* _TEXTE FOURNI_:
-=-=-

Le Burundi traverse une crise du carburant depuis pratiquement 43 mois. Elle s’est davantage détériorée ces derniers mois, poussant les Burundais des régions frontalières et de la ville commerciale Bujumbura à aller s’approvisionner au Congo ou encore en Tanzanie, ne pouvant pas se rendre au Rwanda voisin, suite à la fermeture des frontières. Le président Ndayishimiye, son Premier ministre, les ministres des Finances et de l’Energie et le président de la chambre basse ont des explications divergentes sur cette crise, voire contradictoires. Dans leur discours, certains de ces dirigeants se contredisent, d’autres préfèrent mentir et délirer tout simplement.

INFO SOS Médias Burundi

Le 14 juin dernier, le ministre burundais des Finances était convoqué à l’Assemblée nationale. Les députés procédaient ce jour-là à l’analyse et à l’adoption du projet de loi portant fixation du budget général de l’Etat, exercice 2024-2025.

Certains députés avaient dénoncé deux jours avant, quand le président de la Cour des comptes était allé expliquer les analyses de son bureau, la crise actuelle qui secoue la petite nation de l’Afrique de l’est, surtout la pénurie persistante du carburant, un d’entre eux demandant à ses pairs de ne pas trop discourir « car il y en a qui rentrent à pieds ». Le ministre Audace Niyonzima a expliqué que c’est le manque de devises qui est la principale cause de cette pénurie.

« Le plus grand problème est lié au fait que nous importons les produits pétroliers. Or les importations se font en devises qi sont très insuffisantes aujourd’hui », a avoué Audace Niyonzima, reprochant à une certaine opinion de « faire semblant de l’oublier ».

Délires et mensonges de Daniel Gélase Ndabirabe

Le même jour, le très sulfureux président de l’Assemblée nationale a menti sur toute la ligne, concernant la crise du carburant.

Daniel Gélase Ndabirabe, président de l’Assemblée nationale du Burundi

« Vous êtes revenus sur la crise du carburant, mais je me demande : ces gens qui cachent le carburant dans les maisons où quelqu’un peut être surpris avec 5 mille litres, 3 mille litres de carburant…pourquoi cette personne agit ainsi ? »

-=-=-

* _DONNÉES FOURNIES_:
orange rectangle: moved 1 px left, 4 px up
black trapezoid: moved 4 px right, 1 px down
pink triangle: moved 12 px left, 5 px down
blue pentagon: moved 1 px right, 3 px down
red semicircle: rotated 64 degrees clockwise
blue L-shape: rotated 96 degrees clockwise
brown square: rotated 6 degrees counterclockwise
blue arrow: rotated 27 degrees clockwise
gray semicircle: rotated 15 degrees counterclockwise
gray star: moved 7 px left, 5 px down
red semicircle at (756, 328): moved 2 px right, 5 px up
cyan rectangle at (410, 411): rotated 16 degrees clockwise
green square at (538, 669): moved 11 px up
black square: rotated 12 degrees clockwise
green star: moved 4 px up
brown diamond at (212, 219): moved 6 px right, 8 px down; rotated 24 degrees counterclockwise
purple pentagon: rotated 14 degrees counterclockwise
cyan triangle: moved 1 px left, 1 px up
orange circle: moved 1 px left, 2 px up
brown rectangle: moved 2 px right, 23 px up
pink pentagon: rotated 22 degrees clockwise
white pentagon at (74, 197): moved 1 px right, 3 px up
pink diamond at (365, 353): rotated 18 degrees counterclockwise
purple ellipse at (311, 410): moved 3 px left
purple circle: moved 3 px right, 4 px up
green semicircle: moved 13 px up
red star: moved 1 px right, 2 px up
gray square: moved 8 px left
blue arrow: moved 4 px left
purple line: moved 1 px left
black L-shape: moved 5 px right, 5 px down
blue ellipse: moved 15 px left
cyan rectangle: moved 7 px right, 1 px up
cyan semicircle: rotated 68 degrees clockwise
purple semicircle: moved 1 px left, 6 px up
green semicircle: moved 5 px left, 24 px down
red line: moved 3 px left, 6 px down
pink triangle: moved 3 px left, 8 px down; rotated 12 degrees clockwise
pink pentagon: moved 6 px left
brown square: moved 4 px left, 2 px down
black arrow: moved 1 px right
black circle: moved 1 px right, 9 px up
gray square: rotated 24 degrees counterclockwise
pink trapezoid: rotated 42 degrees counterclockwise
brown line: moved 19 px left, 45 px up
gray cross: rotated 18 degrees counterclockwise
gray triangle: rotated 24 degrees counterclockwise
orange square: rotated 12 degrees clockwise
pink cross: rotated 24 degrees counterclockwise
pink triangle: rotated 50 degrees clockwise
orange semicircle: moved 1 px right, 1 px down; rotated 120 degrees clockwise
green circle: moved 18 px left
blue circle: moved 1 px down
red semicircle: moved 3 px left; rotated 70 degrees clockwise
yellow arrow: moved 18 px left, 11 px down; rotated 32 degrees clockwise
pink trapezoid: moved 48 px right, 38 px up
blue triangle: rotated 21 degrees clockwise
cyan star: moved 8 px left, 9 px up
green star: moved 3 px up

-=-=-

* _TÂCHE 1_:
D'après le texte fourni :
(a) Depuis combien de mois environ le Burundi connaît-il une crise du carburant ?
(b) À quelle date le ministre burundais des Finances a-t-il été convoqué à l'Assemblée nationale ?
(c) Selon Audace Niyonzima, quelle est la principale cause de la pénurie ?
* _TÂCHE 2_:
Recopiez le passage du texte fourni qui va de « INFO SOS Médias » à « l’Etat, exercice 2024-2025. », en remplaçant « députés » par « parlementaires ».
Les enregistrements n'ont aucun rôle ici.

* _RÉPONSE 1_:
(a) Depuis pratiquement 43 mois.
(b) Le 14 juin.
(c) Le manque de devises.

* _RÉPONSE 2_:
INFO SOS Médias Burundi

Le 14 juin dernier, le ministre burundais des Finances était convoqué à l’Assemblée nationale. Les parlementaires procédaient ce jour-là à l’analyse et à l’adoption du projet de loi portant fixation du budget général de l’Etat, exercice 2024-2025.